Regia di Robert Wise, Gunter Von Fritsch vedi scheda film
Premettiamo che la definizione di questo film come un horror sia riduttiva e (soprattutto) incompleta.
A dispetto del precedente “Il bacio della pantera” (1942), qui vengono abbandonati temi quali la metamorfosi e la sessualità.
Se il mondo immaginario che la protagonista si crea è sintomo di una “fuga dalla realtà” tipica dell’infanzia (così come altrettanto tipica di tale fase è la spiccata curiosità che spinge la bambina a conoscere ogni aspetto del mondo che la circonda), la voglia che essa ha di condividere questo suo “mondo immaginario” si concretizza nell’arrivo di Irena, rappresentativa della materializzazione del desiderio.
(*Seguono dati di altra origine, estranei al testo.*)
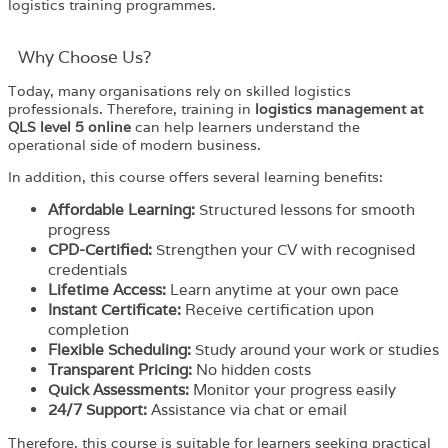
logistics training programmes.
Why Choose Us?​
Today, many organisations rely on skilled logistics
professionals. Therefore, training in
logistics management at
QLS level 5 online
can help learners understand the
operational side of modern business.
In addition, this course offers several learning benefits:
Affordable Learning:
Structured lessons for smooth
progress
CPD-Certified:
Strengthen your CV with recognised
credentials
Lifetime Access:
Learn anytime at your own pace
Instant Certificate:
Receive certification upon
completion
Flexible Scheduling:
Study around your work or studies
Transparent Pricing:
No hidden costs
Quick Assessments:
Monitor your progress easily
24/7 Support:
Assistance via chat or email
Therefore, this course is suitable for learners seeking practical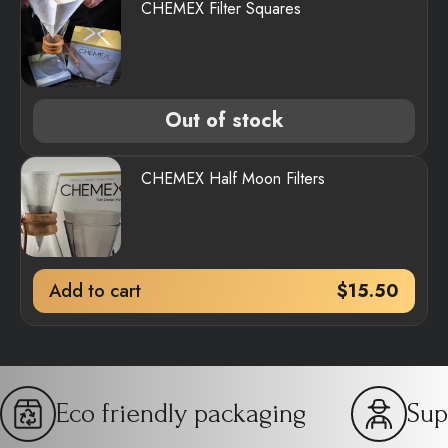
CHEMEX Filter Squares
Out of stock
CHEMEX Half Moon Filters
Add to cart
$
15.50
Eco friendly packaging
Sup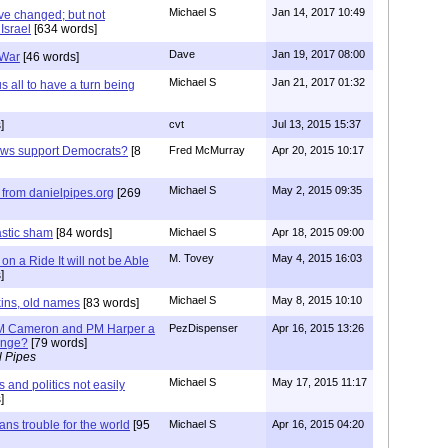
Michael S
Jan 14, 2017 10:49
ve changed; but not
Israel
[634 words]
Dave
Jan 19, 2017 08:00
 War
[46 words]
Michael S
Jan 21, 2017 01:32
all to have a turn being
]
cvt
Jul 13, 2015 15:37
ews support Democrats?
[8
Fred McMurray
Apr 20, 2015 10:17
Michael S
May 2, 2015 09:35
from danielpipes.org
[269
astic sham
[84 words]
Michael S
Apr 18, 2015 09:00
M. Tovey
May 4, 2015 16:03
n a Ride It will not be Able
]
Michael S
May 8, 2015 10:10
kins, old names
[83 words]
 PM Cameron and PM Harper a
PezDispenser
Apr 16, 2015 13:26
hange?
[79 words]
l Pipes
Michael S
May 17, 2015 11:17
and politics not easily
]
ns trouble for the world
[95
Michael S
Apr 16, 2015 04:20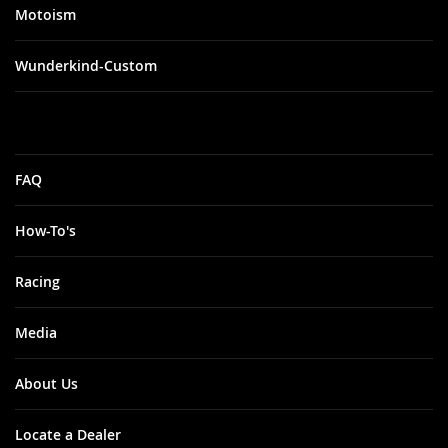
Motoism
Wunderkind-Custom
FAQ
How-To's
Racing
Media
About Us
Locate a Dealer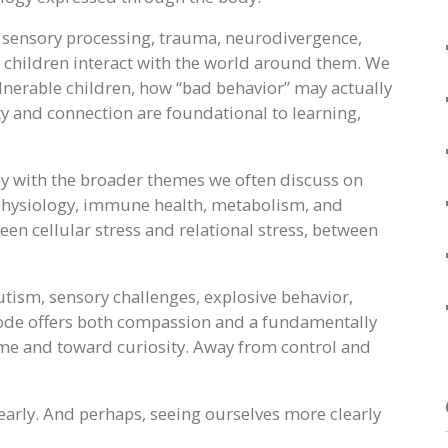
, sensory processing, trauma, neurodivergence,
children interact with the world around them. We
nerable children, how “bad behavior” may actually
ty and connection are foundational to learning,
ly with the broader themes we often discuss on
 physiology, immune health, metabolism, and
n cellular stress and relational stress, between
autism, sensory challenges, explosive behavior,
isode offers both compassion and a fundamentally
me and toward curiosity. Away from control and
early. And perhaps, seeing ourselves more clearly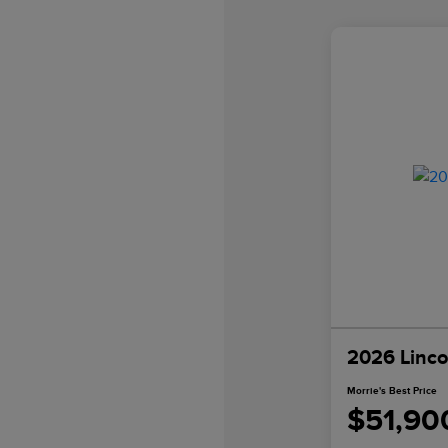
2026 Linco
Morrie's Best Price
$51,90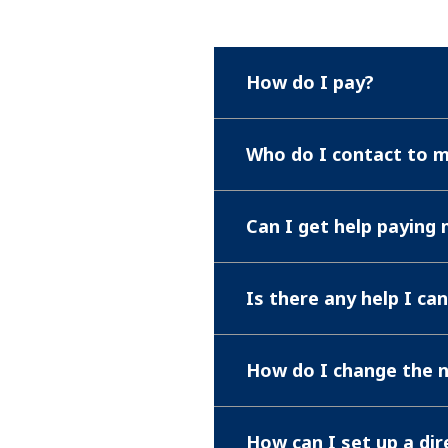
How do I pay?
Who do I contact to 
Can I get help paying m
Is there any help I ca
How do I change the 
How can I set up a dir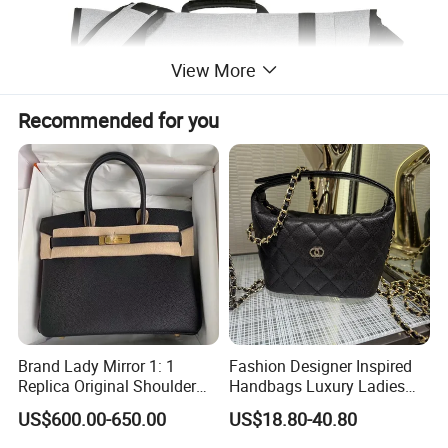
View More
Recommended for you
Brand Lady Mirror 1: 1
Fashion Designer Inspired
Replica Original Shoulder
Handbags Luxury Ladies
Women Wholesale 5A
Women Style Shoulder Bag
US$600.00-650.00
US$18.80-40.80
Leather Handbag Famous
Crossbody Purse
Designer Lady Copy Purse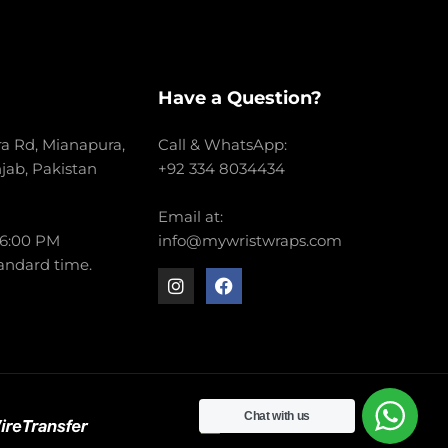
Have a Question?
a Rd, Mianapura,
Call & WhatsApp:
njab, Pakistan
+92 334 8034434
Email at:
 6:00 PM
info@mywristwraps.com
andard time.
Chat with us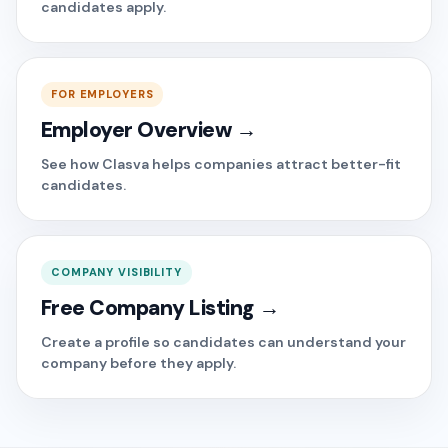
candidates apply.
FOR EMPLOYERS
Employer Overview →
See how Clasva helps companies attract better-fit
candidates.
COMPANY VISIBILITY
Free Company Listing →
Create a profile so candidates can understand your
company before they apply.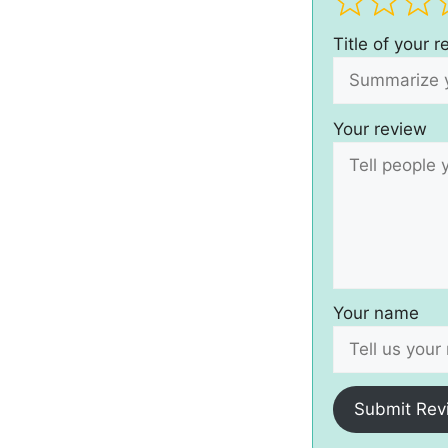
Title of your 
Your review
Your name
Submit Rev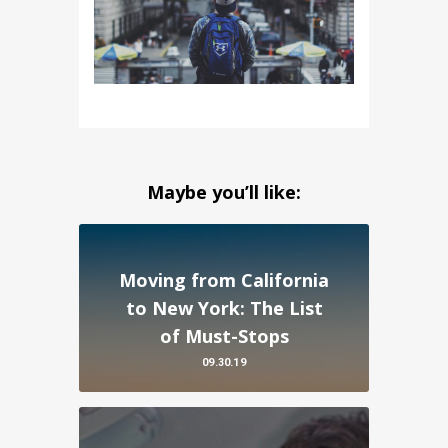
Maybe you’ll like:
Moving from California
to New York: The List
of Must-Stops
09.30.19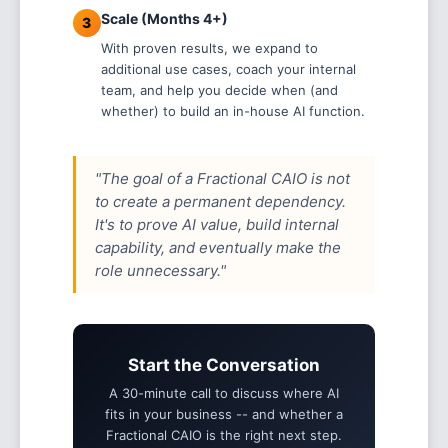
Scale (Months 4+)
3
With proven results, we expand to
additional use cases, coach your internal
team, and help you decide when (and
whether) to build an in-house AI function.
"The goal of a Fractional CAIO is not
to create a permanent dependency.
It's to prove AI value, build internal
capability, and eventually make the
role unnecessary."
Start the Conversation
A 30-minute call to discuss where AI
fits in your business -- and whether a
Fractional CAIO is the right next step.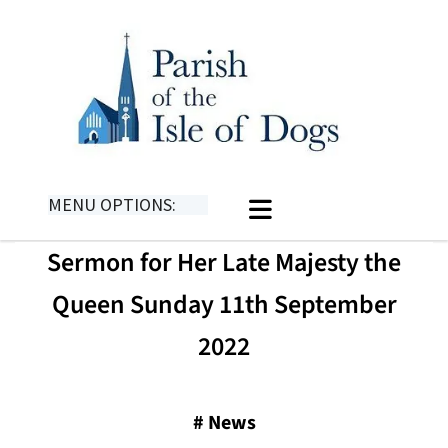
MENU OPTIONS:
​​Sermon for Her Late Majesty the
Queen Sunday 11th September
2022
#
News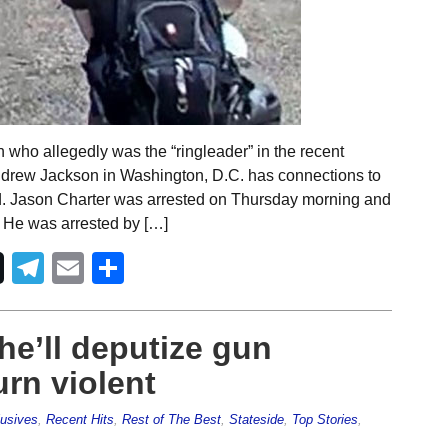
 who allegedly was the “ringleader” in the recent
Andrew Jackson in Washington, D.C. has connections to
aid. Jason Charter was arrested on Thursday morning and
. He was arrested by […]
Telegram
Email
Share
 he’ll deputize gun
urn violent
usives
,
Recent Hits
,
Rest of The Best
,
Stateside
,
Top Stories
,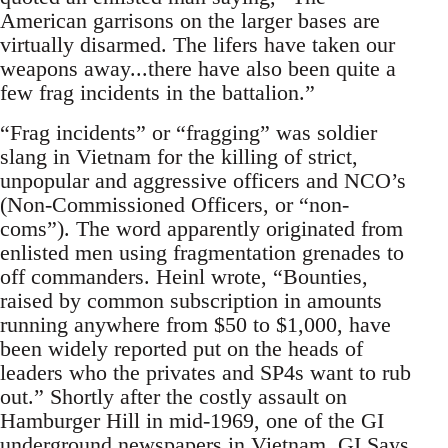
American garrisons on the larger bases are
virtually disarmed. The lifers have taken our
weapons away...there have also been quite a
few frag incidents in the battalion.”
“Frag incidents” or “fragging” was soldier
slang in Vietnam for the killing of strict,
unpopular and aggressive officers and NCO’s
(Non-Commissioned Officers, or “non-
coms”). The word apparently originated from
enlisted men using fragmentation grenades to
off commanders. Heinl wrote, “Bounties,
raised by common subscription in amounts
running anywhere from $50 to $1,000, have
been widely reported put on the heads of
leaders who the privates and SP4s want to rub
out.” Shortly after the costly assault on
Hamburger Hill in mid-1969, one of the GI
underground newspapers in Vietnam, GI Says,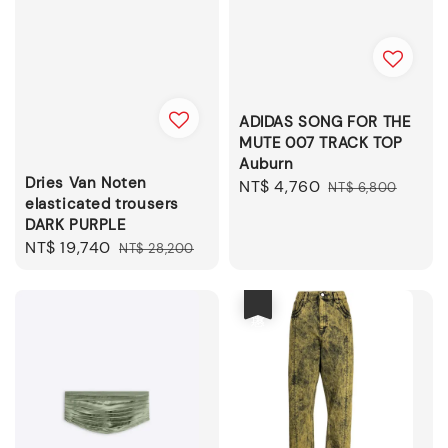
ADIDAS SONG FOR THE
MUTE 007 TRACK TOP
Auburn
Dries Van Noten
Sale
NT$ 4,760
Regular
NT$ 6,800
elasticated trousers
price
price
DARK PURPLE
Sale
NT$ 19,740
Regular
NT$ 28,200
price
price
優惠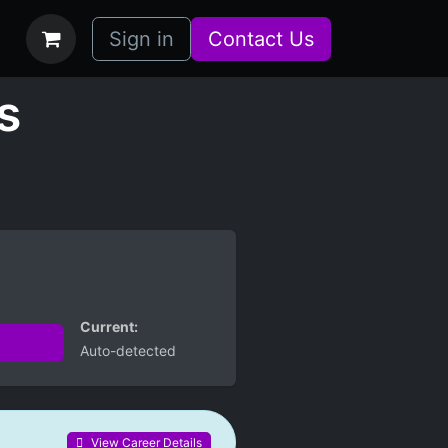
bs
How it Works
Sign in
Contact Us
s
Current:
Auto-detected
View Career Details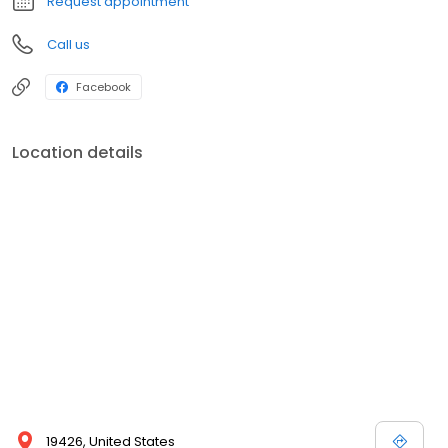
Request appointment
Call us
Facebook
Location details
19426, United States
Se all’inizio ho specificato come non sia propriamente possibile parlare di horror è perché, contrariamente al film di Tourneur, il tono è qui più leggero: si tratta in fondo di una fiaba.
Nonostante ciò, i registi (Gunther von Fritsch sostituito da Robert Wise durante la lavorazione del film) non si dimenticano che stanno girando un film dell’orrore, e ciò lo dimostrano facendo propria la regola fondamentale del genere secondo la quale il terrore scaturisce dal “mostrare senza far vedere” (si veda la scena del primo arrivo di Irena quando Amy è in camera da letto, suggerito esclusivamente attraverso un’ombra e un’inquietante ninna nanna, nonché quella del primo ingresso di Amy nella casa delle due donne, dove un’inquadratura dall’alto sulla bambina suggerisce un senso di oppressione e minaccia).
Va infine citata tutta la sequenza finale dove la protagonista cerca Irena nel giardino innevato (ciliegina sulla torta, una geniale analogia tra la ruota del carro dove dovrebbe viaggiare il presunto “cavaliere senza testa” e quella dell’automobile).
A conti fatti quindi, un paragone con il film di Tourneur sarebbe fuori luogo e inappropriato, ma “Il giardino delle streghe”, grazie anche a una straordinaria fotografia e a un susseguirsi di atmosfere splendidamente oniriche, rimane un cult imprescindibile.